Radiation and Reliability Concerns for Modern Nonvolatile Memory Technology


1Dell Services Federal Government, Inc., Fairfax, VA, 2MEI, Inc, Lanham, MD, 20706, 3NASA GSFC, Greenbelt, MD 20771, 4Naval Research Laboratory, Washington, DC 20375, 5Micro-RDC, Inc., Albuquerque, NM 87110

Abstract: Commercial nonvolatile memory technology is attractive for space applications, but radiation issues are serious concerns. In addition, we discuss combined radiation/reliability concerns which are only beginning to be addressed.

Introduction. Commercial nonvolatile memories are increasingly attractive for space applications because of their high level of integration, which means savings in size, weight, and power, and their extremely low cost per bit.
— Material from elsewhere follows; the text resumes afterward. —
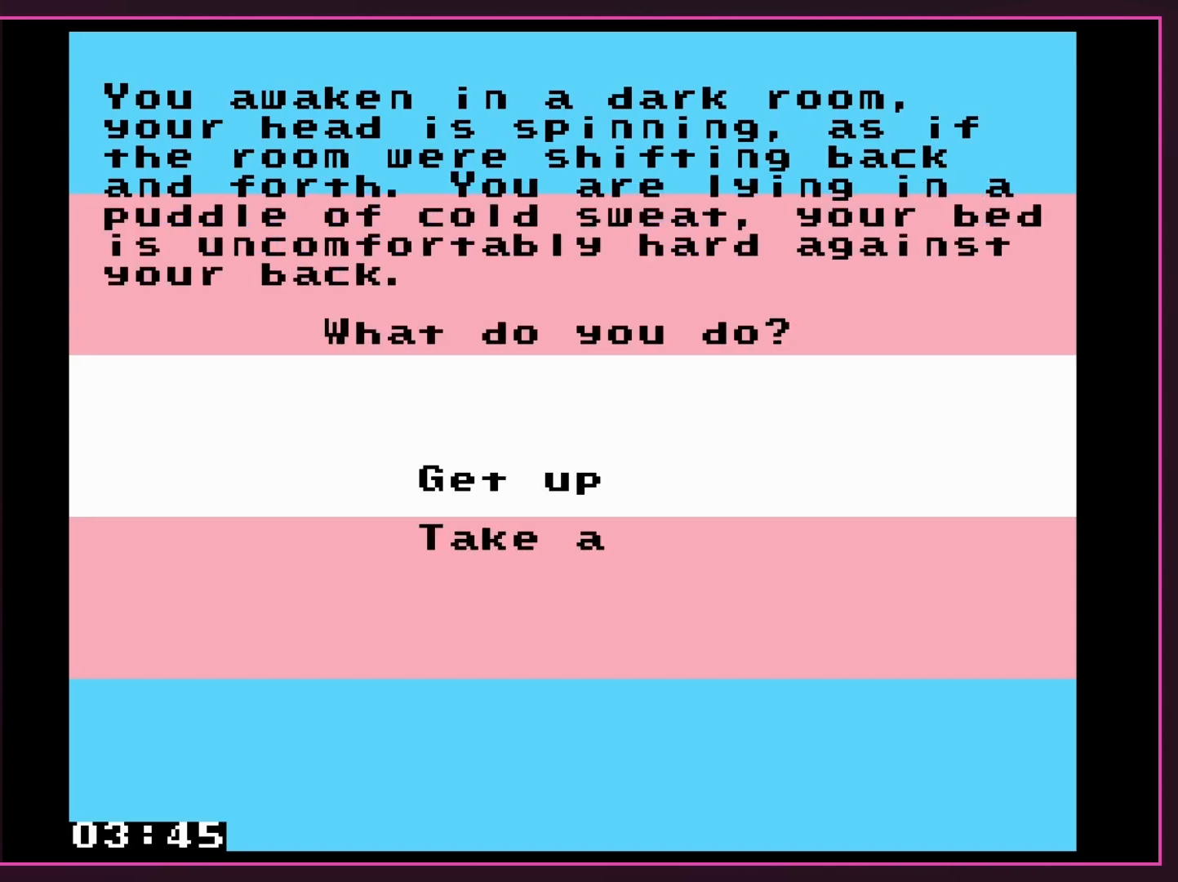
{"buttons": [], "events": []}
In addition, the nonvolatile nature of these technologies makes them more resistant to some kinds of radiation effects than standard volatile memories. However, there are still some significant radiation concerns for these technologies, which include the effect of radiation exposure on their long term reliability. The dominant commercial technology is currently floating gate NAND flash memory, but concerns about its ability to support continued scaling have led the industry to investigate a variety of alternative technologies.
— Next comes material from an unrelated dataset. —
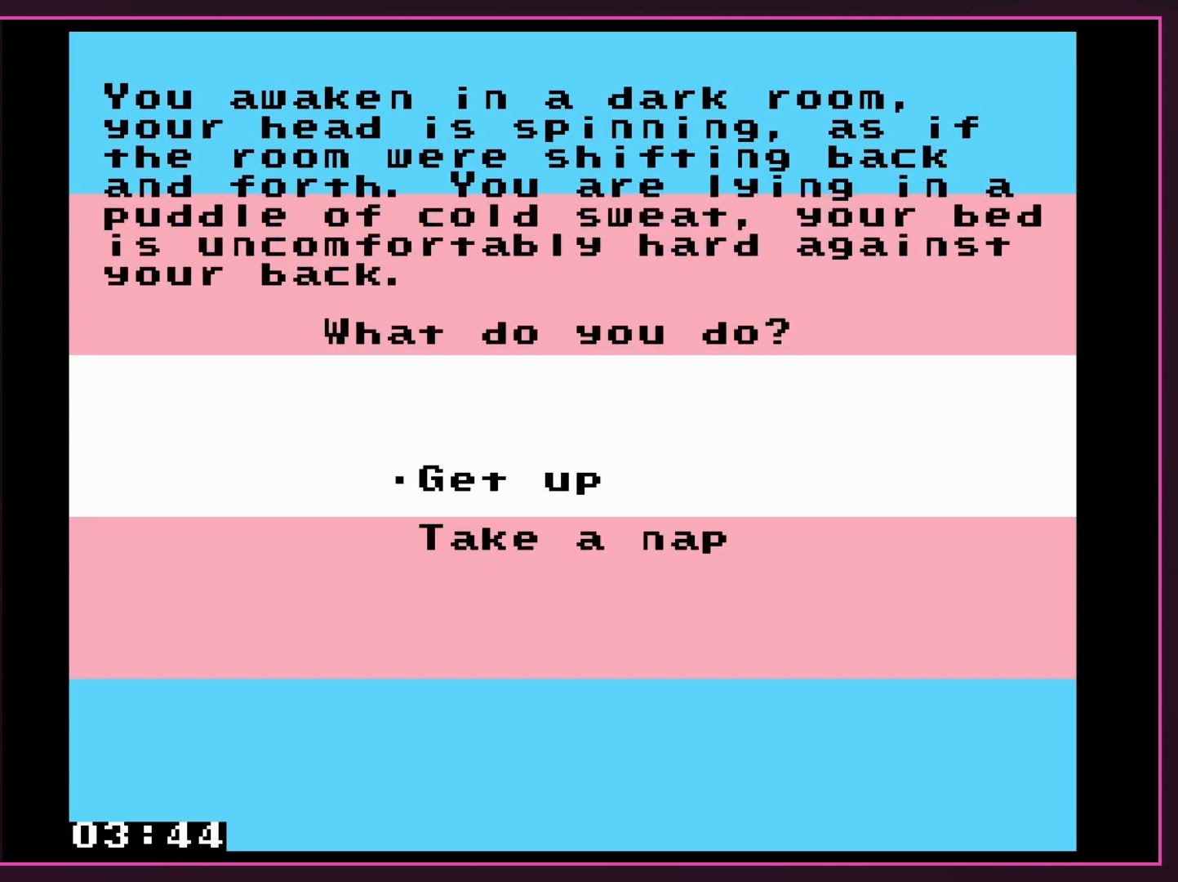
{"buttons": [], "events": []}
Description of the Technology. In floating gate flash memory, the storage element is a poly-Si gate which is completely surrounded by insulators. The cell is written by injecting electrons through a tunnel oxide, usually around 10 nm thick, at very high fields. The cell is erased by reversing the fields, and injecting the electrons through the oxide again, in the opposite direction. Both the program (write) operation and the erase operation require very high voltages, which are generated by an internal charge pump circuit. The charge pump often turns out to be the most sensitive part of the circuit for radiation damage. Normally, when functional failure occurs in a radiation test of a flash memory, it is because the part can no longer be erased, or written, or, frequently, both functions are lost at the same time. Usually, this means the charge pump can no longer put out the high voltages necessary to perform these operations.

In the NAND architecture, the bits are organized serially. For example, one source contact might serve for a string of 32 bits. In the alternative NOR architecture, the bits have random access, and each bit has its own contacts. For this reason, NAND is usually used for mass storage of data, but NOR is used to store operating instructions. Because NAND has fewer interconnects, it achieves higher bit densities, and, therefore, lower cost per bit. NAND typically achieves better total ionizing dose (TID) response than NOR, because the other
transistors in a string, which are normally off, tend to block any radiation-induced leakage current that might occur. In a NOR, there is nothing to block radiation-induced leakage current. For this reason, NORs typically fail from TID at about 10 krad (SiO₂), or at most a few tens of krad (SiO₂). NANDs, on the other hand, often survive 100 krad (SiO₂), which is adequate for most NASA space systems, although it still falls short of strategic military requirements [1,2]. In fact, the most recent TID test done in our group at GSFC was on the Samsung single chip, single level cell (SLC) 8G NAND, which survived past a dose of 400 krad (SiO₂). In a step-stress test, the first failures were at the next dose level, which was 500 krad (SiO₂).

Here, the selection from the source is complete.